## Provided passage:
- - -

All about Pr Media Cache Files

The Mercury playback engine’s workings are kept secret by Adobe’s marketers. Recommended RAM is about three gigs per core you have on your system. Click here for Adobe’s official rendering & exporting notes.
While both Avid and FCPX support editing with native media, Premiere is designed around it. Adobe has not developed its own mezzanine, or intermediate, codec; while you can transcode media to, say, Apple’s ProRes or Avid’s DNxHD, it’s not necessary they say…
Playing anything without stutters from source or timeline depends on these four things:

1. Media has to be on a fast, local media drive (the faster the better, like 1000 MB/S  or better)
2. In Software-only a fast CPU with 8 cores or more.
Or in GPU Acceleration mode:
A combination of fast CPU & GPU with 1000+ cores & at least 4GB VRAM
3. Cache files & Database on a local, fast drive. (1000 MB/S or better)
4. Sequence settings have to match files on Timeline or Previews have to match delivery format.

When you bring in any footage that can’t be used as it’s own preview or cache file, Pr creates cache files in the background on import. After import playback is usually stuttery and audio drops out, but if you let it sit for a while, playback becomes smoother.
If you can use the media file as the preview file then Pr will not create cache files.
nocolor
This is indicated by NO color in the Timeline.

This is the list of preferred I-Frame codecs that play without generating cache files:
DVCPRO-HD in MXF wrapper (the file structure on P2 cards)

- - -

## Stored data:

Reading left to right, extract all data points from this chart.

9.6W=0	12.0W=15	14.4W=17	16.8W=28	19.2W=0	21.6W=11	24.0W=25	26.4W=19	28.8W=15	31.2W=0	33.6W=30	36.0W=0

- - -

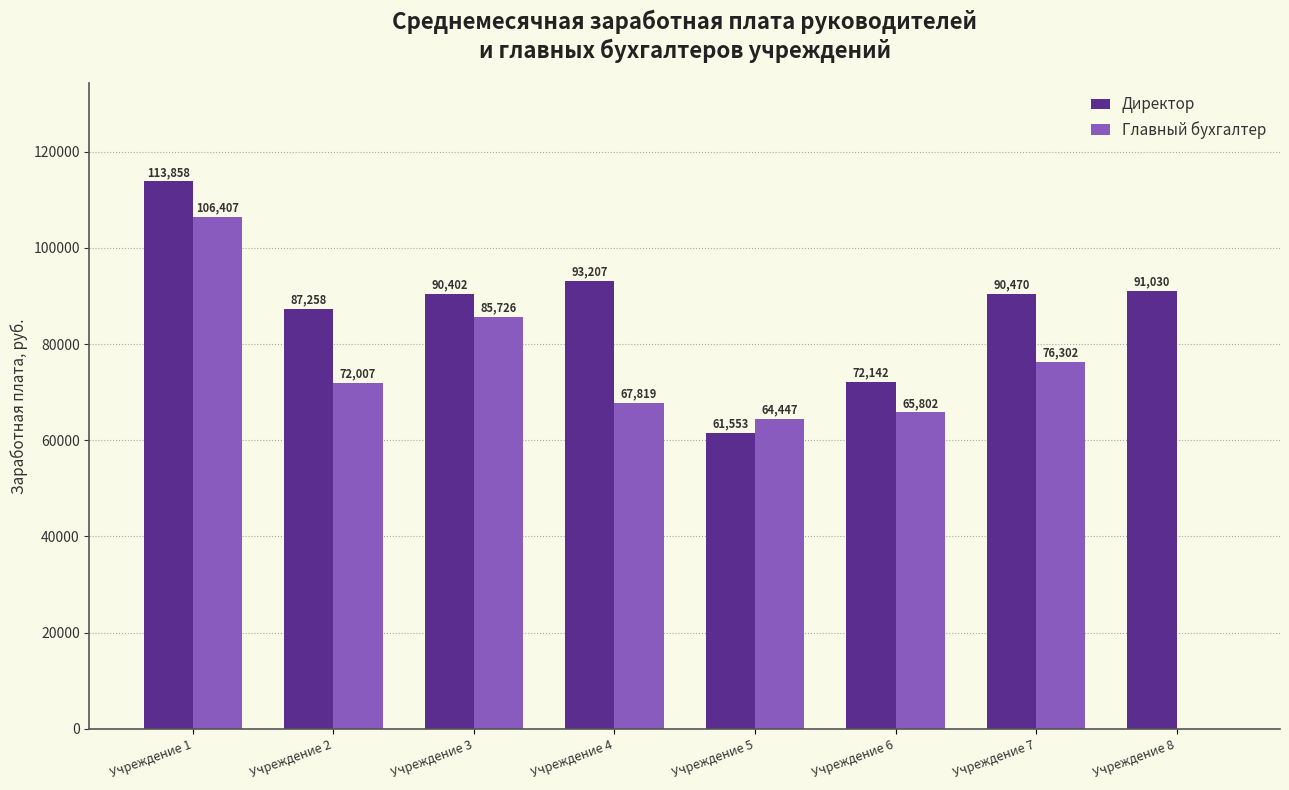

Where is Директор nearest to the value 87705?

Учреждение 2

- - -

## Directions:
**A)** In the Pr media cache article, how much RAM is recommended per core?
**B)** List the four things that the Pr media cache article says stutter-free playback from source or timeline depends on.
**C)** Continue the Pr media cache article from its last line.

## Responses by task:
**A)** About three gigs per core on your system.

**B)**
1. Media on a fast, local media drive (the faster the better, like 1000 MB/S or better)
2. In Software-only mode, a fast CPU with 8 cores or more; in GPU Acceleration mode, a combination of fast CPU and GPU with 1000+ cores and at least 4GB VRAM
3. Cache files and Database on a local, fast drive (1000 MB/S or better)
4. Sequence settings that match the files on the Timeline, or Previews that match the delivery format

**C)**
DVCPRO-HD in Quicktime wrapper
PRORES >Any flavor (Mac only)
AVID DNxHD MXF (Adobe licensed for both Mac & PC)
AVID DNxHD in Quicktime wrapper
AVC-intra MXF (Mac & PC)
AVI (windows only)
Any other file will generate Cache files on import for both Video & Audio

WARNING:
By default both the cache files and the database are stored here:
Mac: /Users//Library/Application Support/Adobe/Common
Windows: \Users\<username>\AppData\Roaming\Adobe\Common
DO NOT LEAVE THEM THERE or you will run your editing system into the ground! The cache files can easily grow to 100GB or more. You have to manually delete them when a project is done and they also have to get rebuild in a multi-user-environment, because adobe does not support database or cache on shared storage.

VIDEO 
files in Media cache folder:
.ims – Importer State files. These files refer to the sta- tus of an imported file.
.mxfassoc – MXF associations. Some flavors of MXF have media attached; some don’t. This cache keeps track of the associations.
.prmdc – Premiere Metadata Database Cache. This is a cache for the database.
.mpegindex – MPEG Index Files. Some types of MPEG files require their own index, like XDCAM.

AUDIO files in Media Cache folder:
.cfa – Conformed Audio. Most compressed formats have compressed audio, Pr builds an uncompressed version for them.
.pek – PEaK files. These PEaK files are a picture of the peaks that are turned into waveforms.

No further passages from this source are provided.